*** Records to use ***

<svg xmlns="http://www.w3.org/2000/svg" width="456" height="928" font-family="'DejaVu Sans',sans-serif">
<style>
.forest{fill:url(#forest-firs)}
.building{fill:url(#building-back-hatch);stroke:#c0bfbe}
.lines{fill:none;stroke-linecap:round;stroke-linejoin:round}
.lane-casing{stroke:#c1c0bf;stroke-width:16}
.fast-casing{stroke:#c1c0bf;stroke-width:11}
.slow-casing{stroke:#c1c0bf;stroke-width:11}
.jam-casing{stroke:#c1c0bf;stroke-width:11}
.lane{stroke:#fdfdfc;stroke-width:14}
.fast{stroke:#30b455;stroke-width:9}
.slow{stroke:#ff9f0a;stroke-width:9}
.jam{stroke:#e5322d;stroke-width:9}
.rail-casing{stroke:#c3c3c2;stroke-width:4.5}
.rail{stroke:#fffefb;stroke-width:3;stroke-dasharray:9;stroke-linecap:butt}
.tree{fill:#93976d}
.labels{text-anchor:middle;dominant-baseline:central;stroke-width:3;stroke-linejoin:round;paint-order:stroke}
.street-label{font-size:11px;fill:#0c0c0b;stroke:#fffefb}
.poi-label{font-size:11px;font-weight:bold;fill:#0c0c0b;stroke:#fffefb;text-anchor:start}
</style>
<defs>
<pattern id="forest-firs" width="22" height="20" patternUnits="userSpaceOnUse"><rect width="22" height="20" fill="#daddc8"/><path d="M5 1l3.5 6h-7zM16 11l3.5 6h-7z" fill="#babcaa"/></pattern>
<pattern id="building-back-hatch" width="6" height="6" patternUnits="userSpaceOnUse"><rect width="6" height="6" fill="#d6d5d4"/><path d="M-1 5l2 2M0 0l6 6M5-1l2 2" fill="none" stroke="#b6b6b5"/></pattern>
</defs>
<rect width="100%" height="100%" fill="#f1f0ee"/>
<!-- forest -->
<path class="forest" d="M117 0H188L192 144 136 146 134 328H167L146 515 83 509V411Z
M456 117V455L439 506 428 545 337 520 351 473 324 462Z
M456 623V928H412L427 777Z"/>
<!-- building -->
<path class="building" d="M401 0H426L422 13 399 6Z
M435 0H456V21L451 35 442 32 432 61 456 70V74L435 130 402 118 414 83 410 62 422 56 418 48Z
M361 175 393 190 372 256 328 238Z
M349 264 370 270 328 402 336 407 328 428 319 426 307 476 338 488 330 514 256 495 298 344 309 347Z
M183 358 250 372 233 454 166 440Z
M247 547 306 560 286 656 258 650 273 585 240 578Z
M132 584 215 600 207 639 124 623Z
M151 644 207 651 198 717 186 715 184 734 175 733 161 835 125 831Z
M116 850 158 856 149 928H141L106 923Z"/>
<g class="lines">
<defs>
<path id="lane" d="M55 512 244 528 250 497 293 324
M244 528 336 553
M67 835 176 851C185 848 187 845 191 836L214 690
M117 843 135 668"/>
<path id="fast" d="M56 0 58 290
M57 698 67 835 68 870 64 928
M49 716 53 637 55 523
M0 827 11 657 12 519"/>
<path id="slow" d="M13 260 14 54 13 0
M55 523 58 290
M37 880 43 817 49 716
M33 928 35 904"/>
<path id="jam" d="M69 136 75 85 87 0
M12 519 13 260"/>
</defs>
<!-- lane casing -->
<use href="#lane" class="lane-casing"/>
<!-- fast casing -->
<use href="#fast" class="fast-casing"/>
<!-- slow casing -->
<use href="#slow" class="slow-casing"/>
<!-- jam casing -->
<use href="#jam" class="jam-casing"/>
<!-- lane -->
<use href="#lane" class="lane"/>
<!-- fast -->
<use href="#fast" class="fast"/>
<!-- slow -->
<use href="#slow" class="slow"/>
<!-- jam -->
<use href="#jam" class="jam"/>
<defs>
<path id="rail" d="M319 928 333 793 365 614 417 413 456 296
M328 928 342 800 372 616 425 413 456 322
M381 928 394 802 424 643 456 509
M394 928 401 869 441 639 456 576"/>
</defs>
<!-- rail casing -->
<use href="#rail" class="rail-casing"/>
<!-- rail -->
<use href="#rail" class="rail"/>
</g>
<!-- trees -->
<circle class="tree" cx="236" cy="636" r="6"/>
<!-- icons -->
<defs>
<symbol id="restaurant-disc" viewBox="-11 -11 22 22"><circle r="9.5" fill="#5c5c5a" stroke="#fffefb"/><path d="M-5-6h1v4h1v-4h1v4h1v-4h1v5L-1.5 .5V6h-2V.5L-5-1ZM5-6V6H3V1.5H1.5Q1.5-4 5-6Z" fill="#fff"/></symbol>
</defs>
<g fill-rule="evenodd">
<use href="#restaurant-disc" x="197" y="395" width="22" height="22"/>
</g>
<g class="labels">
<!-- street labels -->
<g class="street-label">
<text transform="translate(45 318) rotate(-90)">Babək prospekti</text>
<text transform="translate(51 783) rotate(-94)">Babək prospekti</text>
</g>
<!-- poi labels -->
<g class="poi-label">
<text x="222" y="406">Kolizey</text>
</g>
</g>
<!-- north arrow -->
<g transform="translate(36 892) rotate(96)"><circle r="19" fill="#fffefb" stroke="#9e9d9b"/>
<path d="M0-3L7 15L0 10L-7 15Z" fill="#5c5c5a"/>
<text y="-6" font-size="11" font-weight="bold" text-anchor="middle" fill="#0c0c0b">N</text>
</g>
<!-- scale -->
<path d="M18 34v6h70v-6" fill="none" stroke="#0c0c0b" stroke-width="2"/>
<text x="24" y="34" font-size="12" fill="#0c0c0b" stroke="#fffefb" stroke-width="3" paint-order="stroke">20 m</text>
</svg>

*** End of Records to use ***

● **Task goal**: Search the entries for the word "lines" and copy every line that holds it.

● **Final answer**:
.lines{fill:none;stroke-linecap:round;stroke-linejoin:round}
<g class="lines">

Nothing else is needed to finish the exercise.